Fiat-Chrysler Automobiles, per esempio, ha sede sociale nei Paesi Bassi e sede fiscale in Gran Bretagna e la decisione della società fu annunciata senza sotterfugi, perché di fatto resa possibile dalle normative.
Non è “soltanto” un problema di corruzione e illegalità, sebbene il criminale e il politico possano risultare istintivamente più antipatici dell’amministratore delegato. In un regime di mobilità internazionale dei capitali, il denaro ha la possibilità di muoversi dove più conviene. All’interno di questa zona grigia, si ricerca la soluzione che consente di pagare meno tasse o acquisire beni e proprietà di lusso in maniera più agevole.
Per quanto possa suonare retorico, è un problema di sistema, un sistema composto da molteplici attori: governi che tra sistemi offshore et similia si contendono i flussi di denaro transnazionali, perseguendo un modello di sviluppo diseguale, escludente e disfunzionale; studi legali e società che prosperano con servizi di consulenza per facoltosi clienti; percorsi di formazione, spesso assai prestigiosi, che insegnano che il mercato, il profitto e il cliente hanno sempre ragione; narrazioni diffuse per cui il potere economico non va regolato nemmeno quando eccessivo perché frutto del “merito”.
Lo illustra molto bene un libro di recente pubblicazione della studiosa Katharina Pistor, “Il codice del capitale.
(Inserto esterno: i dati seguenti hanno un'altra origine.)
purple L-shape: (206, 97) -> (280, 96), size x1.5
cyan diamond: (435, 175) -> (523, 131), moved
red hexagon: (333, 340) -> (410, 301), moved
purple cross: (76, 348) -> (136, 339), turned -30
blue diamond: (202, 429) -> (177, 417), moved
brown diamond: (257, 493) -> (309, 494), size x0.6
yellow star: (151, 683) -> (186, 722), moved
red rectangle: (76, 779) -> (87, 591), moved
Come il diritto crea ricchezza e disuguaglianza”. Le leggi consentono di creare società per pagare meno tasse, accumulare capitali, acquistare proprietà di lusso. Basta essere sufficientemente ricchi per pagare qualcuno che abbia le competenze per usare le normative nel più profittevole dei modi.
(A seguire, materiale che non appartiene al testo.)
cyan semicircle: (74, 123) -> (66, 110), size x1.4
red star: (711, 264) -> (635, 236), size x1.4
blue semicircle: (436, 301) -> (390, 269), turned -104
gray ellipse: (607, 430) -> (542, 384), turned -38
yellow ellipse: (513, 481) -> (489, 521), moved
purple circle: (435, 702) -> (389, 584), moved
Dalla proposta di global tax del G7 all’abito-manifesto di Alexandria Ocasio-Cortez in occasione del Met Gala 2021, la tassazione “dei ricchi” (che si parli di patrimoni, profitti o altre forme di reddito) è un tema che sta lentamente e con fatica prendendo spazio nella discussione pubblica a livello internazionale. Intervenire sulle varie forme di sistemi offshore in giro per il globo è indubbiamente un nodo cruciale in questa discussione, senza però trascurare di interrogarsi su come si siano originati i redditi e i patrimoni che si intendono tassare.
Per citare un caso noto, Amazon beneficia sia di agevolazioni e scelte furbe in termini di fiscalità, sia di pratiche di forte compressione salariale e sfruttamento della manodopera. Il dibattito sulla tassazione non può quindi essere disgiunto da quello sulla questione lavorativa su scala mondiale.
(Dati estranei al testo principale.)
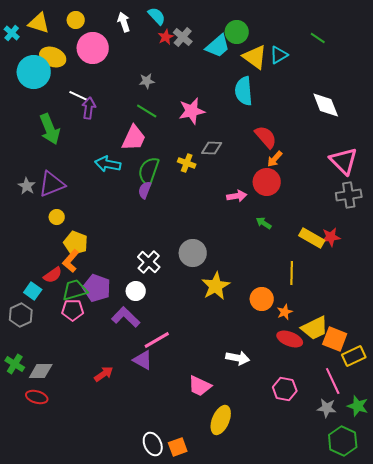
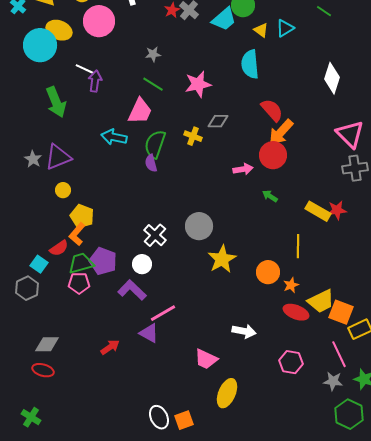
yellow triangle: (255, 57) -> (261, 30), size x0.6
white diamond: (326, 105) -> (332, 78), turned 40
orange arrow: (275, 159) -> (281, 132), size x1.6
purple semicircle: (145, 190) -> (151, 163), turned -36
green cross: (15, 364) -> (31, 417), moved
La consueta obiezione alle proposte di tassazione su redditi e patrimoni elevati riguarda il timore che punendo la ricchezza si darebbe un freno agli investimenti e quindi alla crescita economica e allo sviluppo. È doveroso sottolineare come l’evidenza empirica – a cominciare da studi OCSE – non rilevi fughe di capitali a seguito di aumenti della tassazione di questo tipo, mentre al contrario conferma che il maggiore gettito fiscale potrebbe generare effetti positivi e addirittura virtuosi.
In secondo luogo, senza aprire lunghe parentesi sulle dinamiche del capitalismo finanziario contemporaneo, una sommaria prima lettura dei Pandora Papers suggerisce che l’utilizzo del denaro sfuggito ai vari regimi fiscali nazionali non abbia ricadute sullo sviluppo cosiddetto inclusivo. A meno di riuscire a spiegare come la compravendita di immobili di lusso sia da preferire a sistemi di welfare e salute pubblica.
È pur sempre vero, tuttavia, che miliardari come Jeff Bezos, Richard Branson e Elon Musk conducono la loro corsa allo spazio per lucrosi interessi personali di fronte ai riflettori. E ancora, è cosa nota che multinazionali come Google, Apple, Facebook o Amazon paghino tasse per una cifra irrisoria rispetto al loro volume di affari. A titolo d’esempio, il generoso trattamento fiscale irlandese o la favorevole regolamentazione societaria olandese sono temi ampiamente sollevati dal dibattito in sede UE.
I Pandora Papers non sono un’anomalia del nostro mondo e delle nostre società, sono parte della struttura. Qualunque atto di indignazione che si voglia anche solo minimamente trasformativo non può prescindere da ciò.